• **Questions to answer**
1 - Summarize the Docker client generator excerpt in two sentences.
2 - Continue the Docker client generator excerpt from its final line onward.

• **Page extract**
§
The critical detail is VersionGuard.EnsureOptionSupported(). This is the runtime version check. When the client detects the installed Docker version (via docker version --format '{{.Client.Version}}'), it passes that version to the builder constructor. Every With*() method on a version-sensitive option calls the guard. If you are running Docker 20.10 and you call WithPlatform(...), the guard sees that --platform requires 19.03.0 and lets it through. If you call WithAnnotation(...), the guard sees that --annotation requires 25.0.0 and throws an UnsupportedOptionException with a clear message: "Option 'annotation' on 'container.run' requires Docker 25.0.0 or later, but detected version is 20.10.27."

This is the version safety that Part I was missing. The guard is generated -- the version numbers are baked into the generated code from the unified tree. No JSON parsing at runtime, no configuration files, no reflection. The version check is a direct comparison of two SemanticVersion structs.

Options without SinceVersion or UntilVersion -- the ones that have been present in every tracked version -- do not get a guard call. No runtime cost for stable options.

Emitter 3: ClientClassEmitter

The ClientClassEmitter produces the top-level entry point: the typed client that developers actually use. It generates a static factory class, the client class itself, and nested group classes that mirror the Docker command hierarchy.

Generated excerpt from DockerClient.g.cs:

// <auto-generated/>
#nullable enable

namespace FrenchExDev.Net.Docker;

/// <summary>
/// Creates a new <see cref="DockerClient"/> bound to a Docker binary.
/// </summary>
public static class Docker
{
    /// <summary>
    /// Creates a new Docker client using the specified binary binding.
    /// </summary>
    public static DockerClient Create(BinaryBinding binding) => new(binding);

    /// <summary>
    /// Creates a new Docker client that discovers the Docker binary on PATH.
    /// </summary>
    public static DockerClient Create() => new(BinaryBinding.Discover("docker"));
}

/// <summary>
/// Typed client for the Docker CLI.
/// Generated from 40 versions (18.09.9 to 27.1.0).
/// </summary>
public partial class DockerClient : IDisposable
{
    private readonly BinaryBinding _binding;

    internal DockerClient(BinaryBinding binding) => _binding = binding;

    /// <summary>Manage containers.</summary>
    public DockerContainerGroup Container => new(_binding);

    /// <summary>Manage images.</summary>
    public DockerImageGroup Image => new(_binding);

    /// <summary>Manage networks.</summary>
    public DockerNetworkGroup Network => new(_binding);

    /// <summary>Manage volumes.</summary>
    public DockerVolumeGroup Volume => new(_binding);

    /// <summary>Manage Docker contexts.</summary>
    public DockerContextGroup Context => new(_binding);

    /// <summary>Manage plugins.</summary>
    public DockerPluginGroup Plugin => new(_binding);

    /// <summary>Manage Swarm.</summary>
    [UntilVersion("25.0.0")]
    public DockerSwarmGroup Swarm => new(_binding);

    /// <summary>Docker Scout (image analysis).</summary>
    [SinceVersion("24.0.0")]
    public DockerScoutGroup Scout => new(_binding);

    /// <summary>Manage builds (BuildKit).</summary>
    [SinceVersion("19.03.0")]
    public DockerBuildxGroup Buildx => new(_binding);

    // ... more groups

    public void Dispose() => _binding.Dispose();
}

Each group class contains methods for every leaf command in that group:

/// <summary>
/// Container management commands.
§
• **Given records**
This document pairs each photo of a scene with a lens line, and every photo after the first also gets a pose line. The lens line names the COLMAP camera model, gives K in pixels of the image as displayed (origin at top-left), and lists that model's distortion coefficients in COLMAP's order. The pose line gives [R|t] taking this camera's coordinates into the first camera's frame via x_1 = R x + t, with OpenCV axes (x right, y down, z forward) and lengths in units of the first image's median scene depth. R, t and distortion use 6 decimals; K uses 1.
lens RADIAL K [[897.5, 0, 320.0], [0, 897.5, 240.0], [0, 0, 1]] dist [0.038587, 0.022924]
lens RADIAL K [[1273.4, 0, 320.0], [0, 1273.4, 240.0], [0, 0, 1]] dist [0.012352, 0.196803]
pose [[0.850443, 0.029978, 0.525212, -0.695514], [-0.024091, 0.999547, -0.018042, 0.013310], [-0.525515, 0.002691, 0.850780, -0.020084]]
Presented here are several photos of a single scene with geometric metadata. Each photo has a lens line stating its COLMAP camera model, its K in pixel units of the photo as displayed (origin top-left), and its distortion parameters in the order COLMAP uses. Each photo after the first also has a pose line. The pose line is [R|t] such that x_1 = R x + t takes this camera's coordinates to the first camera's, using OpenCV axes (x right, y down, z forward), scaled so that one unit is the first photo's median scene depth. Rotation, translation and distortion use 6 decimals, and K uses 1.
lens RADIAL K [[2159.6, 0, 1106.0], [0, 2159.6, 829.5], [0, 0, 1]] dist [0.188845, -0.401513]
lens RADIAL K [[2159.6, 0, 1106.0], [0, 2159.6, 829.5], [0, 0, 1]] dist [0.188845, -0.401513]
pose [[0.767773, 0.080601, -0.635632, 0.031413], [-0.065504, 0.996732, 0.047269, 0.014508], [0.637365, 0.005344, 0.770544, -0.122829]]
§
• **Results of the exercise**
1 - A generated version guard compares the detected Docker version with the version each option requires, letting supported options through and throwing an UnsupportedOptionException with a clear message otherwise, while options present in every tracked version get no guard call and no runtime cost. A ClientClassEmitter generates a static factory class, a DockerClient class generated from 40 versions (18.09.9 to 27.1.0), and nested group classes that mirror the Docker command hierarchy, with some groups such as Swarm, Scout and Buildx marked by UntilVersion or SinceVersion attributes.

2 -
/// </summary>
public partial class DockerContainerGroup
{
    private readonly BinaryBinding _binding;

    internal DockerContainerGroup(BinaryBinding binding) => _binding = binding;

    /// <summary>Create and run a new container.</summary>
    public DockerContainerRunCommand Run(
        Action<DockerContainerRunCommandBuilder> configure)
    {
        var builder = new DockerContainerRunCommandBuilder(
            _binding.DetectedVersion);
        configure(builder);
        return builder.Build().ValueOrThrow();
    }

    /// <summary>List containers.</summary>
    public DockerContainerLsCommand Ls(
        Action<DockerContainerLsCommandBuilder> configure)
    {
        var builder = new DockerContainerLsCommandBuilder(
            _binding.DetectedVersion);
        configure(builder);
        return builder.Build().ValueOrThrow();
    }

    /// <summary>Stop one or more running containers.</summary>
    public DockerContainerStopCommand Stop(
        Action<DockerContainerStopCommandBuilder> configure)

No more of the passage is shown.